▶ **The records**:
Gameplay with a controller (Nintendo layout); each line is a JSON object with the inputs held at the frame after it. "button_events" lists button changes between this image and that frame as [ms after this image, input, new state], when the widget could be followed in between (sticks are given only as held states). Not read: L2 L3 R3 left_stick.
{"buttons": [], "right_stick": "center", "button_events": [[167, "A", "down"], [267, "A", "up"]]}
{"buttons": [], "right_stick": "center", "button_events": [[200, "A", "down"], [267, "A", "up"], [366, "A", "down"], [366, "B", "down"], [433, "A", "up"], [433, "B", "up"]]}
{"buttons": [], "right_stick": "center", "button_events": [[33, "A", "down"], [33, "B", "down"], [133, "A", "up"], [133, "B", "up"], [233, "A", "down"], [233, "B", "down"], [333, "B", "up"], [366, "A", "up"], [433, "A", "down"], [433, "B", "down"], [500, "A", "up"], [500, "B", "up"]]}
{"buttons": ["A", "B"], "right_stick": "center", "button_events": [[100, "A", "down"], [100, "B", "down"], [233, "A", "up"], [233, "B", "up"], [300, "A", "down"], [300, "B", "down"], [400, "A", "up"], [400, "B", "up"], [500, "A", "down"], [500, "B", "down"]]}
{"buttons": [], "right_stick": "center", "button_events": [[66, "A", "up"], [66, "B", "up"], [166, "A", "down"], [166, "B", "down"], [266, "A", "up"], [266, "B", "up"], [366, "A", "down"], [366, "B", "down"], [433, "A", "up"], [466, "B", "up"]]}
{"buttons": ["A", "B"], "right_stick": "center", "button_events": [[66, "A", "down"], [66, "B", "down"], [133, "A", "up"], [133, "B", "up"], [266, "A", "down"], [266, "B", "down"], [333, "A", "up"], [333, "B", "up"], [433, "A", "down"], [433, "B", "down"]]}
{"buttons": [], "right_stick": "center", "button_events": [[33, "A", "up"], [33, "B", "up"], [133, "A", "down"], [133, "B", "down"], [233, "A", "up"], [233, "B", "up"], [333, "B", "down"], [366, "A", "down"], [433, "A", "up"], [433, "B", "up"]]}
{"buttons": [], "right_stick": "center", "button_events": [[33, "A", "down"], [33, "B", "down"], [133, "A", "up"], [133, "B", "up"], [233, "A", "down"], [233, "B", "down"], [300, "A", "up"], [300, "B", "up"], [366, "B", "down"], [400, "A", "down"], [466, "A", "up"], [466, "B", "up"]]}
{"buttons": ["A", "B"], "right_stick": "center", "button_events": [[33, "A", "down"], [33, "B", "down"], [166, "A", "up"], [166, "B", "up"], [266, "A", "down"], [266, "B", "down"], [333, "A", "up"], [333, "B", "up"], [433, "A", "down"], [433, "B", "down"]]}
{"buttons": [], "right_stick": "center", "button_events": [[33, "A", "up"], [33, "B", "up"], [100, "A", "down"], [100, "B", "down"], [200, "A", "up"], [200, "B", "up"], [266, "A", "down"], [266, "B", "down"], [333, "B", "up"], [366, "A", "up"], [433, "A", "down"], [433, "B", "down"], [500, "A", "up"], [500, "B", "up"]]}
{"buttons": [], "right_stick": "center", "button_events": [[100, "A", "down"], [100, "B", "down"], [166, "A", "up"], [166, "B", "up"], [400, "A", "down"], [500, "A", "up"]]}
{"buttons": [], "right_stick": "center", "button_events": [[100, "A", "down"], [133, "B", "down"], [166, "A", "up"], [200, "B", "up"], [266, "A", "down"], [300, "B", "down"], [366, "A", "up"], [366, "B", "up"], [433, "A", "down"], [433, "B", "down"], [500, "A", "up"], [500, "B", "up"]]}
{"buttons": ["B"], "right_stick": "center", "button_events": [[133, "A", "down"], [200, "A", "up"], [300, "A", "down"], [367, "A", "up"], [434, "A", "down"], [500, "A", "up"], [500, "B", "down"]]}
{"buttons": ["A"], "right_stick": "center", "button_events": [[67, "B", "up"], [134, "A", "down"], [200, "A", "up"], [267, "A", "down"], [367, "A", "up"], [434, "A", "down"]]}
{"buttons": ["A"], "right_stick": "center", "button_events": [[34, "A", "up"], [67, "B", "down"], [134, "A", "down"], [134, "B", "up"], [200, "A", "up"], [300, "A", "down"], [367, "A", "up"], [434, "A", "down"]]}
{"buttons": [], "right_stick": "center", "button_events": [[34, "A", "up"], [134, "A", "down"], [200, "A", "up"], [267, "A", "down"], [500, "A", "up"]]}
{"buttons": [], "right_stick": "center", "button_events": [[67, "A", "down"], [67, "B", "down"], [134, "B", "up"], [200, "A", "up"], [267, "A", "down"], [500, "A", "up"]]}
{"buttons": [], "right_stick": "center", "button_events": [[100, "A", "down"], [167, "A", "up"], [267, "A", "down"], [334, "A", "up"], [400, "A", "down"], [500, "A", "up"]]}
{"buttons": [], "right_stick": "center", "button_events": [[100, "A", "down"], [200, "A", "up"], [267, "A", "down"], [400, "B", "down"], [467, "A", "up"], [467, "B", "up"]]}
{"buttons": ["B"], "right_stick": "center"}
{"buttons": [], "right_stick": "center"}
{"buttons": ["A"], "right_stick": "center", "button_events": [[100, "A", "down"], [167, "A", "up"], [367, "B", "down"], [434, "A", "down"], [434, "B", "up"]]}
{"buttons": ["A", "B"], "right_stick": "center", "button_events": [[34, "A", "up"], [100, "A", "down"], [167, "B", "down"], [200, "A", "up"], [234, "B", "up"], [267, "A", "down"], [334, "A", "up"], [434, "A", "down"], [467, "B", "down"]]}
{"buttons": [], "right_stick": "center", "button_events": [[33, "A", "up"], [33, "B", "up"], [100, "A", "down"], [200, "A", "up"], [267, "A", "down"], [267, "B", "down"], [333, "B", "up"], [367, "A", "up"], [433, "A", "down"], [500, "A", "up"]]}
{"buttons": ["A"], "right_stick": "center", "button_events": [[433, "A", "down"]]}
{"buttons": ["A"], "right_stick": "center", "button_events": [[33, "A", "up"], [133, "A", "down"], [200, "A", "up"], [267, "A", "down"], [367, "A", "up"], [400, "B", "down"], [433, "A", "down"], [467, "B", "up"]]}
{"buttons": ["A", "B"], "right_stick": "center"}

▶ **Task instructions**: All of the entries are to be transcribed exactly.

▶ **Output for this exercise**:
Gameplay with a controller (Nintendo layout); each line is a JSON object with the inputs held at the frame after it. "button_events" lists button changes between this image and that frame as [ms after this image, input, new state], when the widget could be followed in between (sticks are given only as held states). Not read: L2 L3 R3 left_stick.
{"buttons": [], "right_stick": "center", "button_events": [[167, "A", "down"], [267, "A", "up"]]}
{"buttons": [], "right_stick": "center", "button_events": [[200, "A", "down"], [267, "A", "up"], [366, "A", "down"], [366, "B", "down"], [433, "A", "up"], [433, "B", "up"]]}
{"buttons": [], "right_stick": "center", "button_events": [[33, "A", "down"], [33, "B", "down"], [133, "A", "up"], [133, "B", "up"], [233, "A", "down"], [233, "B", "down"], [333, "B", "up"], [366, "A", "up"], [433, "A", "down"], [433, "B", "down"], [500, "A", "up"], [500, "B", "up"]]}
{"buttons": ["A", "B"], "right_stick": "center", "button_events": [[100, "A", "down"], [100, "B", "down"], [233, "A", "up"], [233, "B", "up"], [300, "A", "down"], [300, "B", "down"], [400, "A", "up"], [400, "B", "up"], [500, "A", "down"], [500, "B", "down"]]}
{"buttons": [], "right_stick": "center", "button_events": [[66, "A", "up"], [66, "B", "up"], [166, "A", "down"], [166, "B", "down"], [266, "A", "up"], [266, "B", "up"], [366, "A", "down"], [366, "B", "down"], [433, "A", "up"], [466, "B", "up"]]}
{"buttons": ["A", "B"], "right_stick": "center", "button_events": [[66, "A", "down"], [66, "B", "down"], [133, "A", "up"], [133, "B", "up"], [266, "A", "down"], [266, "B", "down"], [333, "A", "up"], [333, "B", "up"], [433, "A", "down"], [433, "B", "down"]]}
{"buttons": [], "right_stick": "center", "button_events": [[33, "A", "up"], [33, "B", "up"], [133, "A", "down"], [133, "B", "down"], [233, "A", "up"], [233, "B", "up"], [333, "B", "down"], [366, "A", "down"], [433, "A", "up"], [433, "B", "up"]]}
{"buttons": [], "right_stick": "center", "button_events": [[33, "A", "down"], [33, "B", "down"], [133, "A", "up"], [133, "B", "up"], [233, "A", "down"], [233, "B", "down"], [300, "A", "up"], [300, "B", "up"], [366, "B", "down"], [400, "A", "down"], [466, "A", "up"], [466, "B", "up"]]}
{"buttons": ["A", "B"], "right_stick": "center", "button_events": [[33, "A", "down"], [33, "B", "down"], [166, "A", "up"], [166, "B", "up"], [266, "A", "down"], [266, "B", "down"], [333, "A", "up"], [333, "B", "up"], [433, "A", "down"], [433, "B", "down"]]}
{"buttons": [], "right_stick": "center", "button_events": [[33, "A", "up"], [33, "B", "up"], [100, "A", "down"], [100, "B", "down"], [200, "A", "up"], [200, "B", "up"], [266, "A", "down"], [266, "B", "down"], [333, "B", "up"], [366, "A", "up"], [433, "A", "down"], [433, "B", "down"], [500, "A", "up"], [500, "B", "up"]]}
{"buttons": [], "right_stick": "center", "button_events": [[100, "A", "down"], [100, "B", "down"], [166, "A", "up"], [166, "B", "up"], [400, "A", "down"], [500, "A", "up"]]}
{"buttons": [], "right_stick": "center", "button_events": [[100, "A", "down"], [133, "B", "down"], [166, "A", "up"], [200, "B", "up"], [266, "A", "down"], [300, "B", "down"], [366, "A", "up"], [366, "B", "up"], [433, "A", "down"], [433, "B", "down"], [500, "A", "up"], [500, "B", "up"]]}
{"buttons": ["B"], "right_stick": "center", "button_events": [[133, "A", "down"], [200, "A", "up"], [300, "A", "down"], [367, "A", "up"], [434, "A", "down"], [500, "A", "up"], [500, "B", "down"]]}
{"buttons": ["A"], "right_stick": "center", "button_events": [[67, "B", "up"], [134, "A", "down"], [200, "A", "up"], [267, "A", "down"], [367, "A", "up"], [434, "A", "down"]]}
{"buttons": ["A"], "right_stick": "center", "button_events": [[34, "A", "up"], [67, "B", "down"], [134, "A", "down"], [134, "B", "up"], [200, "A", "up"], [300, "A", "down"], [367, "A", "up"], [434, "A", "down"]]}
{"buttons": [], "right_stick": "center", "button_events": [[34, "A", "up"], [134, "A", "down"], [200, "A", "up"], [267, "A", "down"], [500, "A", "up"]]}
{"buttons": [], "right_stick": "center", "button_events": [[67, "A", "down"], [67, "B", "down"], [134, "B", "up"], [200, "A", "up"], [267, "A", "down"], [500, "A", "up"]]}
{"buttons": [], "right_stick": "center", "button_events": [[100, "A", "down"], [167, "A", "up"], [267, "A", "down"], [334, "A", "up"], [400, "A", "down"], [500, "A", "up"]]}
{"buttons": [], "right_stick": "center", "button_events": [[100, "A", "down"], [200, "A", "up"], [267, "A", "down"], [400, "B", "down"], [467, "A", "up"], [467, "B", "up"]]}
{"buttons": ["B"], "right_stick": "center"}
{"buttons": [], "right_stick": "center"}
{"buttons": ["A"], "right_stick": "center", "button_events": [[100, "A", "down"], [167, "A", "up"], [367, "B", "down"], [434, "A", "down"], [434, "B", "up"]]}
{"buttons": ["A", "B"], "right_stick": "center", "button_events": [[34, "A", "up"], [100, "A", "down"], [167, "B", "down"], [200, "A", "up"], [234, "B", "up"], [267, "A", "down"], [334, "A", "up"], [434, "A", "down"], [467, "B", "down"]]}
{"buttons": [], "right_stick": "center", "button_events": [[33, "A", "up"], [33, "B", "up"], [100, "A", "down"], [200, "A", "up"], [267, "A", "down"], [267, "B", "down"], [333, "B", "up"], [367, "A", "up"], [433, "A", "down"], [500, "A", "up"]]}
{"buttons": ["A"], "right_stick": "center", "button_events": [[433, "A", "down"]]}
{"buttons": ["A"], "right_stick": "center", "button_events": [[33, "A", "up"], [133, "A", "down"], [200, "A", "up"], [267, "A", "down"], [367, "A", "up"], [400, "B", "down"], [433, "A", "down"], [467, "B", "up"]]}
{"buttons": ["A", "B"], "right_stick": "center"}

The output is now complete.